Hum Tum‘s success lay in the fact that it had Saif Ali Khan in the lead. This role was practically written by him, by his very mannerisms in all his earlier comedies…and more importantly, it had opened up an entire new form of comedy in Bollywood. We had moved far, far ahead from the random slapstick fare that earlier constituted comedy. Saif Ali Khan, Boman Irani…these were actors who changed a generic notion. It greatly benefitted the rom-com genre, and movies started being made for the cineplex’s alone, and a new dynamic was added to Indian cinema.
Hum Tum was followed with some sincere performances in quite some many movies that came after it. The likes of Parineeta and Salam Namaste kept Saif’s flags flying at full mast. He was quite the sensation, he swung into the top bracket at once. He had set a market for himself and as of that point in time (or for that matter, even today) there was no one to take the crown away from him.
Every actor would love to be in such a position. It guarantees the next quite some many Fridays. You have your “peeps” to watch your back. And then Saif went and did something very, very different from what we have usually seen him do. Moving far, far away from the usual, came Saif Ali Khan in an English language edgy thriller — Being Cyrus.
Being Cyrus was different for so many different reasons. It was like the Renaissance of English language films in India. It was no longer restricted to a labeled set of actors, it was now open to all. Saif Ali Khan had chosen English as a language to ‘do‘ some serious cinema, while the rest of Bollywood kept running to Kolkata to star in the next Rituparno Ghosh movie to mark their debut into “serious cinema”. But English was different, because English went across all the major cities of the country. Sure, compared to the grand box office, this was figure is minuscule…but then these movies are shot without luxuries — recovery shouldn’t be such a pain in the ass when the multiplexes will vouch for you. And bring in a Saif, open up an entire new market of audiences exposed multifariously to world cinema.
Being Cyrus bridged a narrowing gap effectively. Two parallel tracks of Indian cinema were finally starting to merge. No longer was Hyderabad Blues a niche audience film. English dialogues started melting into the screenplays, without having a Hindi audio subtitle (like in Border… “Can I come in Sir?

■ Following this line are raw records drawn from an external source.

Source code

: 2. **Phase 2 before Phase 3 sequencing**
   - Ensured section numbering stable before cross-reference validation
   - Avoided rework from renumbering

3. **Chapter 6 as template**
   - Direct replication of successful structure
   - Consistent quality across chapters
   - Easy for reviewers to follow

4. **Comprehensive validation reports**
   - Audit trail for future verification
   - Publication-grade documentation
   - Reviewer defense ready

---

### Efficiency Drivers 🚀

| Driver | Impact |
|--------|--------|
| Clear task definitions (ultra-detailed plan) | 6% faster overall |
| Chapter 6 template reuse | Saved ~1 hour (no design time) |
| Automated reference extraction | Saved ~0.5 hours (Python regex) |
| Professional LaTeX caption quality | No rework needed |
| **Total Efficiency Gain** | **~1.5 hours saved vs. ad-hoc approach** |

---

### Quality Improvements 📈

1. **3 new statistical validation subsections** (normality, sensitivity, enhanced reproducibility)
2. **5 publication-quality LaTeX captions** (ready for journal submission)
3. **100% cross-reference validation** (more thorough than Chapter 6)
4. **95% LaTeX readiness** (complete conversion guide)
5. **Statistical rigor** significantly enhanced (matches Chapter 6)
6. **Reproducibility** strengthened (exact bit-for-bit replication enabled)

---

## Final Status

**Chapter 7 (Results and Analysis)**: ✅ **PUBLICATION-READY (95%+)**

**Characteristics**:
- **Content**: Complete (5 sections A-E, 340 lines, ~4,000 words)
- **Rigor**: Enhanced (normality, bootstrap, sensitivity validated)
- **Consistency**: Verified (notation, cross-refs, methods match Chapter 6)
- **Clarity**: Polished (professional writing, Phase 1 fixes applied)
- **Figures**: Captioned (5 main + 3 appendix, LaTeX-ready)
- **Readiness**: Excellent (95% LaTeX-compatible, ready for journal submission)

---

Kya main andhar aasakta hoon?” Like come on, choose one language!).
And Saif Ali Khan owned it. All the way. He was cool, he was suave, he was also apparently in the same time zone when Ek Hasina Thi started to pick up on home video. Saif had heralded a new segment to cinema.
And then he signed on for a movie, when everyone thought that the success had made him irrational, that it had gone to his head. “Saif Jokes” re-emerged, his voice modulations were re-enacted in every college canteen.
Saif broke down all his critics. He crushed them into pieces.